### [Task list]
a: According to the joint replacement article, roughly how many hip and knee replacement surgeries are performed in the United States each year?
b: Return, word for word, the part of the joint replacement article that opens with the words containing "Mercy_First_SPR11_LrgWEB_2Comprehensive Care for" and closes with "40s and 50s.".

Mercy_First_SPR11_LrgWEB_2Comprehensive Care for Every Type of Patient

Today’s joint replacement patients are as different as the injuries that bring them to seek treatment, but all have the same goal; to get back to a healthy lifestyle. But all that has changed. There are nearly 800,000 hip and knee replacement surgeries in the United States each year, according to the American Academy of Orthopaedic Surgeons. Now, thanks to advances in technology and surgical techniques an increasing number of patients are people in their 30s, 40s and 50s.

At Mercy’s Comprehensive Orthopedic Center, highly skilled orthopedic surgeons perform hip, knee and shoulder joint replacements for people of all ages, while a multidisciplinary team of rehabilitation specialists provides personalized, compassionate support from before surgery through recovery. "It's the full continuum of care," says Subhash Shah, MD, chief of Physical Medicine and Rehabilitation. "We all work very closely together to ensure the patient has a very positive experience and fast recovery."

About joint replacement
The joint is where two bones come together. Cartilage is the rubbery tissue that covers the end of bones where they meet at a joint. It helps bones glide smoothly over each other at the joint. Osteoarthritis, rheumatoid arthritis, injuries or just years of use can cause the cartilage in a joint to wear away, and that can lead to pain, stiffness and swelling in the joint.

Joint replacement surgery is recommended for people if joint pain has become so bad it interferes with everyday life, and if other treatment options, such as pain medication and physical therapy, have failed. In joint replacement surgery, surgeons remove the old joint and replace it with a prosthesis, an artificial joint. The most common joint replacement surgeries are hip and knee. Mercy’s orthopedic surgeons offer both less-invasive and traditional hip and knee joint replacement. Shoulder joint replacement is much less common, and Mercy is one of a few area hospitals to offer the surgery.

### [Extracted entries]

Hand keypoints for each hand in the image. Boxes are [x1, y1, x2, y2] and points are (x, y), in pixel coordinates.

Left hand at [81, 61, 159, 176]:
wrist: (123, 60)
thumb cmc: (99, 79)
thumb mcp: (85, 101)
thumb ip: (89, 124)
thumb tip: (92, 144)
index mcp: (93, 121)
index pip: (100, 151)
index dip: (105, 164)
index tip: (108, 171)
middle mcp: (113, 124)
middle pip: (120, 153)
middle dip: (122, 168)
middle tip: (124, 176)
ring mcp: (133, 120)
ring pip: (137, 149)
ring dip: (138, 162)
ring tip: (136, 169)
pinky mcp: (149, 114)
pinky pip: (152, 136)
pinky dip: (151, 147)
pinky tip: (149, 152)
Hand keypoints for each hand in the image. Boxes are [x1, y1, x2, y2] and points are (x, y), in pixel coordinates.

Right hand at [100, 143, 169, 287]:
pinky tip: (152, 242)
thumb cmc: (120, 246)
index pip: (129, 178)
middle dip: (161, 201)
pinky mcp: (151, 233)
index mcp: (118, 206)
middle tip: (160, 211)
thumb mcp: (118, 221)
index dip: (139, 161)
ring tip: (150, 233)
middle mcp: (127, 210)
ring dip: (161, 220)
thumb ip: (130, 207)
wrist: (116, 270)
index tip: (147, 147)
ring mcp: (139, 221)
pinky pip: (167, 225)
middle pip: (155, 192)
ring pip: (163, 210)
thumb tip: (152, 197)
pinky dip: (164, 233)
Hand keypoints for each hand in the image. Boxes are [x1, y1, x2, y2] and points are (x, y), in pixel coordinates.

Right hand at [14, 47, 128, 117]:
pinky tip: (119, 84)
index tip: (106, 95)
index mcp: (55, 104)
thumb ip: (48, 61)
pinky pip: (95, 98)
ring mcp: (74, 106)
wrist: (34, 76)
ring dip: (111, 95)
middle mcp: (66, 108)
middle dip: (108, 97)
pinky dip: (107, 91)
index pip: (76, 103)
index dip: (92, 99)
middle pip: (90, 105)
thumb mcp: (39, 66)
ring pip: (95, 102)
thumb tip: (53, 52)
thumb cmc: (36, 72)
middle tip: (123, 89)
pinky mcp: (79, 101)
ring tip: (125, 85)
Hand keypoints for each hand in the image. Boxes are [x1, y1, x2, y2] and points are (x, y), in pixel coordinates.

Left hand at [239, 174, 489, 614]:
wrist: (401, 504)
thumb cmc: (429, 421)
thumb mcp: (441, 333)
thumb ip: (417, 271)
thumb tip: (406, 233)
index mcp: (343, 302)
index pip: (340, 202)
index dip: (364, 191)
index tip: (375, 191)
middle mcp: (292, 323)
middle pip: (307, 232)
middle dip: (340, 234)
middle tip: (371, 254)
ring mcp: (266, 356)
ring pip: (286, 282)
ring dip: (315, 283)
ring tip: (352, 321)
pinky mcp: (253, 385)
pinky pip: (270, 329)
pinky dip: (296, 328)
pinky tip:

### [Expected results]
a: Nearly 800,000.

b:
Mercy_First_SPR11_LrgWEB_2Comprehensive Care for Every Type of Patient

Today’s joint replacement patients are as different as the injuries that bring them to seek treatment, but all have the same goal; to get back to a healthy lifestyle. But all that has changed. There are nearly 800,000 hip and knee replacement surgeries in the United States each year, according to the American Academy of Orthopaedic Surgeons. Now, thanks to advances in technology and surgical techniques an increasing number of patients are people in their 30s, 40s and 50s.